Friday, April 19, 2024

Buzzfeed’s Ben Smith Claims His Russian Dossier Publication HELPED Trump, Says He’d Do It Again?

Buzzfeed’s Ben Smith has an article out in The Atlantic magazine, advertising his new book Traffic, while making the tantalizing admission that the infamous Russia “pee pee” Dossier published by hit outlet actually aided President Trump. Smith defends its publication, saying in the article’s headline, that he would do it again.

He begins the story:

One of our reporters, Ken Bensinger, received an unusual invitation to a small gathering at a hilltop mansion in Sonoma County, north of San Francisco. He’d been invited by an acquaintance, Glenn Simpson, a onetime journalist who had become a kind of private investigator and co-founded the opposition research firm Fusion GPS. Ken got lost and showed up late, finding a boisterous, all‑male affair: plenty of booze, hunks of meat on the grill, some weed being smoked outside. Simpson drew him into a conversation about a mutual acquaintance, a former British spy named Christopher Steele. Simpson then told Ken something he didn’t know: Steele had been working the case of the president-elect, Donald Trump, and he’d assembled evidence that Trump had close ties to the Kremlin—including claims that Michael Cohen, one of his lawyers, had held secret meetings with Russian officials in Prague, and that the Kremlin had a lurid video of Trump cavorting with prostitutes in the Ritz-Carlton Moscow that would come to be known as the “pee tape.”

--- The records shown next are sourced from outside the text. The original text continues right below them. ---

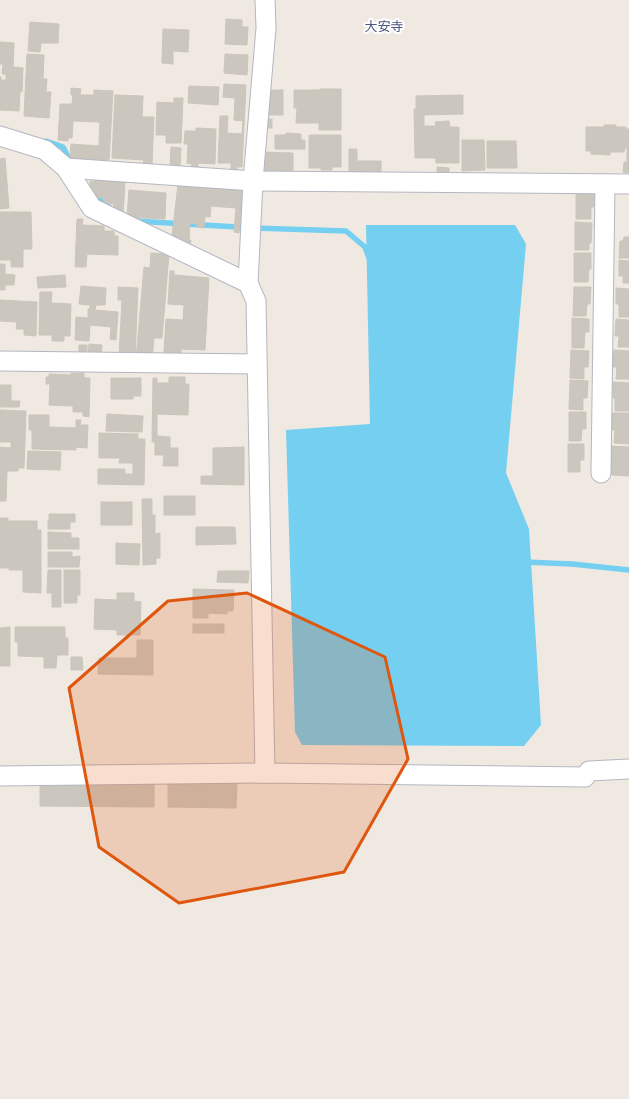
<svg xmlns="http://www.w3.org/2000/svg" width="629" height="1099" font-family="'Exo 2','Noto Sans JP',sans-serif">
<rect width="100%" height="100%" fill="#efe9e1"/>
<polygon fill="#75cff0" points="366,225 515,225 526,244 506,473 529,529 541,725 524,746 302,745 295,732 286,430 370,424"/>
<g fill="none" stroke-linecap="round" stroke-linejoin="round">
<g stroke="#75cff0" stroke-width="5.5">
<polyline points="46,141 63,147 71,163"/>
<polyline points="92,194 109,207"/>
<polyline points="135,221 254,228 346,231 365,247 369,258"/>
<polyline points="524,562 572,564 629,570"/>
</g>
</g>
<g fill="#cbc7bf" stroke="#cbc5ba">
<polygon points="226,19 242,20 242,27 248,27 247,45 225,44"/>
<polygon points="30,22 59,24 58,43 41,43 40,52 28,51"/>
<polygon points="163,29 189,30 188,52 173,51 173,64 162,63"/>
<polygon points="0,42 14,43 13,67 23,68 22,92 20,91 19,111 0,110 0,77 1,77 1,80 6,80 6,74 2,74 3,64 0,64"/>
<polygon points="27,54 44,55 43,79 47,79 46,92 51,92 49,118 24,116"/>
<polygon points="225,54 248,55 247,75 224,73"/>
<polygon points="224,84 246,85 242,167 237,167 237,170 231,169 231,163 218,163 220,116 228,116 227,133 242,134 243,121 234,120 235,98 223,97"/>
<polygon points="189,86 219,87 218,105 188,103"/>
<polygon points="71,88 81,89 80,95 94,95 94,90 113,91 109,160 70,158 71,144 99,146 100,122 73,121 72,138 68,138 68,141 58,140 60,104 72,104 73,95 71,95"/>
<polygon points="320,89 341,89 341,130 319,130 319,123 296,123 297,108 294,108 294,90 320,90"/>
<rect x="265" y="90" width="18" height="25"/>
<polygon points="115,95 143,96 142,117 154,117 152,165 143,165 144,160 112,158"/>
<polygon points="463,95 463,114 424,115 424,126 436,126 435,122 449,121 450,127 459,127 459,163 436,163 436,158 415,158 414,109 416,109 416,96"/>
<polygon points="174,98 183,98 181,143 166,143 166,135 156,135 157,102 174,103"/>
<rect x="264" y="119" width="8" height="9"/>
<polygon points="604,125 616,125 616,127 626,127 626,129 629,129 629,173 623,172 624,162 627,162 627,148 625,148 624,152 610,152 610,155 591,154 591,151 586,151 586,127 604,127"/>
<polygon points="196,128 216,129 215,164 198,163 198,167 191,167 192,164 187,163 188,144 184,144 185,131 196,131"/>
<polygon points="286,133 301,134 301,140 305,140 305,149 275,149 275,135 286,135"/>
<polygon points="309,135 341,135 341,167 332,167 332,170 321,170 321,168 309,168"/>
<polygon points="462,140 484,140 485,170 462,171"/>
<polygon points="487,141 516,141 517,168 487,168"/>
<polygon points="171,147 181,148 180,167 170,167"/>
<polygon points="349,149 357,149 357,161 381,161 381,178 349,176"/>
<polygon points="261,152 293,153 293,174 260,173"/>
<polygon points="5,158 9,208 0,209 0,159"/>
<polygon points="437,167 449,168 449,178 437,178"/>
<polygon points="94,180 125,182 123,215 113,214 114,204 104,203 104,198 93,197 94,189 90,188 90,181 94,182"/>
<polygon points="178,184 244,191 239,233 234,232 236,208 211,206 210,217 205,216 204,228 197,227 197,224 190,223 189,240 191,240 190,247 171,245"/>
<polygon points="129,190 166,193 165,219 127,217"/>
<polygon points="594,190 594,207 591,207 591,219 576,219 576,193"/>
<polygon points="0,212 31,212 32,249 23,249 23,267 11,267 11,260 0,260"/>
<polygon points="77,219 83,219 82,225 104,226 104,231 114,231 114,236 118,236 118,255 87,254 86,267 75,267"/>
<polygon points="575,222 592,223 591,243 589,243 589,250 575,250"/>
<polygon points="624,237 629,237 629,258 619,258 620,241 623,241"/>
<polygon points="151,253 169,254 162,338 154,338 152,360 136,359 144,267 150,268"/>
<polygon points="574,253 591,253 591,269 589,269 588,282 574,282"/>
<polygon points="619,260 629,261 629,283 623,283 623,276 619,276"/>
<polygon points="0,264 5,264 5,274 15,275 14,285 5,285 5,290 0,290"/>
<polygon points="170,271 174,271 174,275 209,278 205,350 181,349 181,353 164,352 166,319 183,320 184,305 168,304"/>
<polygon points="65,275 66,287 38,288 37,277"/>
<polygon points="81,286 106,288 105,305 96,305 95,310 118,312 116,340 110,339 111,327 90,325 89,341 75,340 76,317 88,318 88,309 90,309 90,305 79,304"/>
<polygon points="118,287 138,288 135,358 119,357 122,300 118,300"/>
<polygon points="574,287 591,287 590,304 587,304 586,316 573,316"/>
<polygon points="616,288 629,289 629,317 619,317 619,304 616,304"/>
<polygon points="40,292 52,292 51,303 71,304 70,336 64,336 64,341 52,341 52,335 39,335"/>
<polygon points="0,300 37,302 36,336 24,335 24,329 16,329 17,322 0,321"/>
<polygon points="572,318 589,319 589,332 585,332 584,348 572,348"/>
<polygon points="616,319 629,320 629,347 618,347 619,336 615,336"/>
<polygon points="89,344 102,345 101,357 88,356"/>
<rect x="79" y="345" width="8" height="10"/>
<polygon points="571,350 589,351 588,367 584,367 584,379 570,378"/>
<polygon points="614,350 629,351 629,379 616,379 617,367 613,367"/>
<polygon points="71,373 84,373 84,378 90,378 89,417 83,416 83,412 73,412 73,406 49,405 50,384 46,384 46,377 49,377 49,374 71,375"/>
<polygon points="169,377 185,377 185,384 189,384 188,415 157,414 157,436 170,437 170,448 178,448 178,466 163,466 164,455 155,455 155,442 152,442 153,378 157,378 157,383 169,383"/>
<polygon points="111,378 141,378 141,396 133,396 133,399 111,399"/>
<polygon points="570,380 588,381 587,398 583,398 583,410 569,409"/>
<polygon points="613,382 629,383 629,411 615,411 615,398 613,398"/>
<polygon points="0,385 11,385 11,401 20,401 19,407 0,407"/>
<polygon points="0,410 26,411 24,468 18,468 18,471 7,471 6,501 0,501 0,447 11,448 11,442 0,442"/>
<polygon points="569,412 586,412 586,429 582,429 581,441 569,441"/>
<polygon points="612,413 629,413 629,444 614,443 615,430 612,430"/>
<polygon points="107,414 143,416 142,432 106,431"/>
<polygon points="29,415 49,415 49,427 76,428 76,420 81,420 80,425 88,425 87,448 76,447 76,450 32,449 32,430 29,430"/>
<polygon points="99,433 138,434 138,439 145,439 144,485 98,484 98,469 125,469 125,474 133,474 133,463 119,463 120,458 99,458"/>
<polygon points="568,444 584,444 584,460 580,460 580,472 568,472"/>
<polygon points="610,446 629,447 629,476 612,475"/>
<polygon points="244,447 244,485 201,484 201,476 213,476 213,448"/>
<polygon points="28,451 61,452 60,470 27,469"/>
<rect x="164" y="496" width="31" height="19"/>
<polygon points="142,499 152,499 152,515 155,515 155,534 160,533 160,558 156,558 156,564 143,565"/>
<rect x="101" y="502" width="31" height="23"/>
<polygon points="49,514 75,514 75,522 70,522 70,529 48,529 48,521 49,521"/>
<polygon points="0,518 8,518 8,521 37,521 37,530 41,530 41,593 23,592 23,570 9,570 9,568 0,568"/>
<polygon points="196,527 235,527 236,544 196,545"/>
<polygon points="48,532 71,533 71,538 79,538 79,549 48,549"/>
<polygon points="116,543 140,544 139,565 116,564"/>
<polygon points="48,552 72,552 72,557 80,556 79,567 48,567"/>
<polygon points="48,570 61,570 61,607 52,607 52,593 47,593"/>
<polygon points="64,570 80,570 80,595 77,595 77,603 64,603"/>
<polygon points="218,571 249,571 248,583 217,582"/>
<polygon points="193,589 234,590 233,611 227,611 227,614 208,613 208,618 193,618"/>
<polygon points="117,593 134,593 134,601 141,602 140,635 117,635 117,630 94,629 95,599 117,600"/>
<rect x="193" y="624" width="31" height="9"/>
<polygon points="10,627 10,666 0,666 0,628"/>
<polygon points="15,627 65,627 65,638 68,638 68,655 57,655 56,668 44,668 44,657 18,656 18,642 15,642"/>
<polygon points="137,640 153,640 153,675 98,674 99,658 137,658"/>
<polygon points="71,657 82,657 83,670 71,670"/>
<polygon points="40,779 154,780 154,807 40,806"/>
<polygon points="168,779 237,780 236,808 168,807"/>
</g>
<g fill="none" stroke-linecap="round" stroke-linejoin="round">
<defs>
<g id="street">
<polyline points="0,136 45,150 66,168 92,208 248,283"/>
<polyline points="66,168 253,181 629,184"/>
<polyline points="0,361 257,364"/>
<polyline points="601,473 605,184"/>
<polyline points="265,773 256,301 248,283 253,181 266,28 265,0"/>
<polyline points="0,776 265,773 585,777 589,771 629,769"/>
</g>
</defs>
<use href="#street" stroke="#b4b7c1" stroke-width="21"/>
<use href="#street" stroke="#fff" stroke-width="19"/>
</g>
<path fill="#df570e" fill-opacity="0.2" stroke="#df570e" stroke-width="3" stroke-linejoin="round" d="M247 593 385 657 408 759 344 872 179 903 99 847 69 688 168 601Z"/>
<g text-anchor="middle" stroke-width="4" stroke-linejoin="round" paint-order="stroke">
<g font-size="13" fill="#4d5680" stroke="#fff">
<text x="384" y="31">大安寺</text>
</g>
</g>
</svg>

Smith’s recollection of events places Buzzfeed at the heart of an international conspiracy to knowingly attempt to unseat then-elected President Donald J. Trump, with British spy Christopher Steele acting as the conduit amongst Washington’s journalist class:

I heard about the report again over lunch in Brooklyn, when a peculiar character in Hillary Clinton’s orbit passed through town. David Brock had been an anti-Clinton journalist in the 1990s. Now he was Hillary’s fiercest ally, a genius at raising money for Democratic groups. He showed up at a café a couple of days before Christmas wearing a coat with a lavish fur collar, and stashed full shopping bags beside the table. Brock was consumed with the mission of stopping Trump, manic; he was headed, it turned out, for a heart attack that landed him in the hospital. He wanted to spread the word about a dossier of allegations involving Trump’s ties to Russia. Brock didn’t have the document, he said. But he knew The Washington Post did, and so did The New York Times. Politicians had it too, he told me, and spies; as far as I could figure out, so did everyone, except the reading public. And me.

Smith goes on to detail how the McCain Institute facilitated his outlet’s first hard evidence of the document, through their chief executive David Kramer. Kramer, a neoconservative war-hawk who has never himself served in a military position, left the documents unattended in the presence of Buzzfeed’s reporters.

On December 29, the Republican foreign-policy expert David Kramer invited Ken to his office at the McCain Institute. He then did something careful Washington insiders do: He left Ken alone in the room with the document for 20 minutes, without, in Ken’s view, giving clear instructions about whether he could make a copy. Ken took a picture of every page. (Kramer later denied that he’d allowed Ken to copy it, though I believed the denial was a fig leaf.

Frustrated by the refusal of traditional D.C. media outlets to publish the salacious, unconfirmed, and ultimately untrue rumors being peddled by a foreign intelligence officer, Smith says he decided to do it himself, in an effort to unsettle the recently elected Commander-in-Chief:

We stood around Mark’s laptop as he started typing. Ken, on speakerphone, warned that we could get sued; I too-curtly told him that I wasn’t asking him for legal advice. Then we turned to writing. “A dossier making explosive—but unverified—allegations” had been in wide circulation, we wrote. The allegations were “specific, unverified, and potentially unverifiable.” Miriam had noticed a couple of odd, minor false notes in the discussion of Russian specifics. She took a turn at the laptop. “It is not just unconfirmed: It includes some clear errors,” we said. I sent a copy of our story to our in-house lawyer.